Limitations and cautions
- PropTest adds an extra LLM call to generate property tests, but this is a practical tradeoff for more reliable visual programs and should become cheaper as faster code models improve.
- Different output types require different property-test prompts, which keeps the implementation explicit and also points to a clear future direction: automatically designing prompts by task.
- Generated property tests can themselves contain mistakes, but the paper analyzes this behavior and shows that the tests are usually accurate enough to improve end-to-end results.

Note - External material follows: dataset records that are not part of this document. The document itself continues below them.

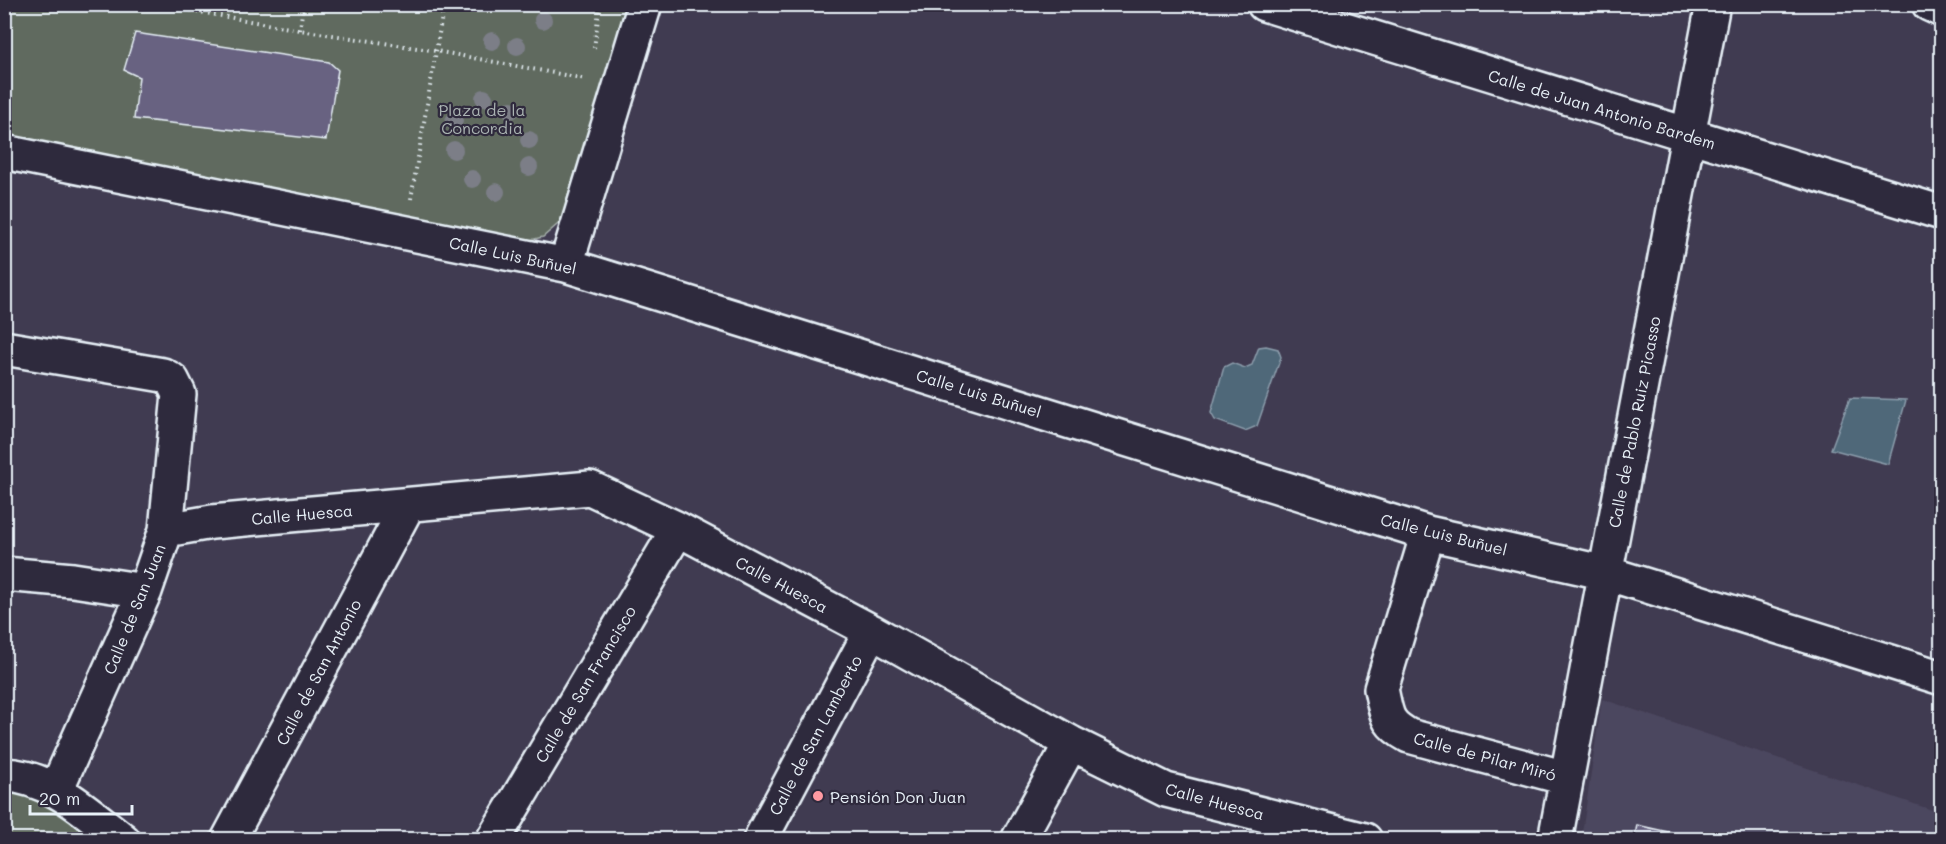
<svg xmlns="http://www.w3.org/2000/svg" width="1946" height="844" font-family="Mali,sans-serif">
<style>
.built{fill:#4c475f}
.green{fill:#606a5e;stroke:#a4aeab;stroke-width:1.5}
.water{fill:#4f6779;stroke:#8c9eac;stroke-width:1.5}
.building{fill:#676281;stroke:#e8f1f8;stroke-width:1.5}
.lines{fill:none;stroke-linecap:round;stroke-linejoin:round}
.minor-casing{stroke:#e8f1f8;stroke-width:38}
.path{stroke:#e8f1f8;stroke-width:4;stroke-dasharray:1.5 4.5;stroke-linecap:butt}
.minor{stroke:#2f2a3d;stroke-width:33}
.tree{fill:#7b7e87}
.poi-dot{fill:#ff9aa2;stroke:#2f2a3d;stroke-width:2}
.labels{text-anchor:middle;dominant-baseline:central;stroke-width:4.5;stroke-linejoin:round;paint-order:stroke}
.park-label{font-size:16px;fill:#abb4b3;stroke:#2f2a3d}
.street-label{font-size:16px;fill:#e8f1f8;stroke:#2f2a3d}
.poi-label{font-size:16px;fill:#e8f1f8;stroke:#2f2a3d;text-anchor:start}
</style>
<rect width="100%" height="100%" fill="#403b51"/>
<filter id="ink" filterUnits="userSpaceOnUse"><feTurbulence type="fractalNoise" baseFrequency=".0167" numOctaves="2"/><feDisplacementMap in="SourceGraphic" scale="12" xChannelSelector="R" yChannelSelector="G"/><feConvolveMatrix kernelMatrix="1 2 1 2 8 2 1 2 1" color-interpolation-filters="sRGB"/></filter>
<g filter="url(#ink)">
<path class="built" d="M 1602,699 L 1941,813 L 1941,839 L 1581,840 Z"/>
<path class="green" d="M 4,5 L 635,5 L 565,218 L 543,237 L 522,242 L 5,145 Z
M 5,775 L 123,840 L 5,840 Z"/>
<path class="water" d="M 1266,346 L 1278,349 L 1281,357 L 1257,426 L 1245,431 L 1215,420 L 1211,413 L 1224,367 L 1232,363 L 1245,368 L 1252,365 L 1259,347 Z
M 1850,398 L 1906,400 L 1888,464 L 1831,449 Z"/>
<path class="building" d="M 135,33 L 329,62 L 338,70 L 326,140 L 134,119 L 139,77 L 124,70 Z
M 1637,825 L 1704,840 L 1634,840 Z"/>
<g class="lines">
<g class="minor-casing">
<path id="minor" d="M 1264,4 L 1942,213
M 1929,4 L 1942,10
M 4,152 L 566,265 L 1428,533 L 1606,573 L 1942,678
M 566,265 L 645,4
M 4,348 L 163,375 L 172,380 L 179,394 L 166,530 L 145,591 L 56,790
M 166,530 L 212,522 L 590,488 L 678,529 L 871,631 L 1071,743 L 1166,790 L 1365,840
M 1428,533 L 1381,689 C 1387,715 1385,723 1409,736 L 1566,778
M 4,574 L 73,580 L 145,591
M 4,775 C 50,776 88,813 123,840
M 228,840 L 408,505
M 493,840 L 678,529
M 760,840 L 871,631
M 1018,840 L 1071,743
M 1555,840 L 1713,4"/>
</g>
<path class="path" d="M 155,4 L 300,30 L 436,51 L 586,79
M 300,30 L 303,4
M 594,48 L 600,4
M 411,199 L 444,4"/>
<use href="#minor" class="minor"/>
</g>
<g class="tree">
<circle cx="543" cy="20" r="9"/>
<circle cx="492" cy="41" r="9"/>
<circle cx="517" cy="46" r="9"/>
<circle cx="484" cy="98" r="9"/>
<circle cx="511" cy="110" r="9"/>
<circle cx="454" cy="121" r="9"/>
<circle cx="529" cy="140" r="9"/>
<circle cx="454" cy="150" r="9"/>
<circle cx="529" cy="167" r="9"/>
<circle cx="472" cy="179" r="9"/>
<circle cx="496" cy="192" r="9"/>
</g>
</g>
<circle class="poi-dot" cx="818" cy="796" r="6"/>
<g class="labels">
<g class="park-label">
<text x="482" y="109">Plaza de la<tspan x="482" dy="18">Concordia</tspan></text>
</g>
<g class="street-label">
<text transform="translate(1602 109) rotate(17)">Calle de Juan Antonio Bardem</text>
<text transform="translate(513 255) rotate(12)">Calle Luis Buñuel</text>
<text transform="translate(979 393) rotate(17)">Calle Luis Buñuel</text>
<text transform="translate(1634 422) rotate(-79)">Calle de Pablo Ruiz Picasso</text>
<text transform="translate(302 514) rotate(-5)">Calle Huesca</text>
<text transform="translate(1444 534) rotate(14)">Calle Luis Buñuel</text>
<text transform="translate(782 584) rotate(28)">Calle Huesca</text>
<text transform="translate(134 609) rotate(-68)">Calle de San Juan</text>
<text transform="translate(318 672) rotate(-62)">Calle de San Antonio</text>
<text transform="translate(585 684) rotate(-59)">Calle de San Francisco</text>
<text transform="translate(815 735) rotate(-62)">Calle de San Lamberto</text>
<text transform="translate(1485 756) rotate(15)">Calle de Pilar Miró</text>
<text transform="translate(1215 801) rotate(15)">Calle Huesca</text>
</g>
<g class="poi-label">
<text x="830" y="796">Pensión Don Juan</text>
</g>
</g>
<rect width="1946" height="844" fill="none" stroke="#2f2a3d" stroke-width="24"/>
<rect x="12" y="12" width="1922" height="820" fill="none" stroke="#e8f1f8" stroke-width="2" filter="url(#ink)"/>
<path d="M30 805v9h102v-9" fill="none" stroke="#e8f1f8" stroke-width="3"/>
<text x="39" y="805" font-size="18" fill="#e8f1f8" stroke="#2f2a3d" stroke-width="4.5" paint-order="stroke">20 m</text>
</svg>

- The framework still depends on the quality of the visual tools and APIs used by the generated programs, making it complementary to work on better tool construction and self-refinement.
- The evaluation focuses on image-based VQA and referring expression comprehension, leaving video, temporal, and causal visual reasoning as promising next applications.
How to read this result
This paper is best read as a strong and practical step toward more reliable visual programming: PropTest brings software testing ideas into multimodal reasoning, improves generated program logic across benchmarks, and does so in a reproducible setting with public LLMs.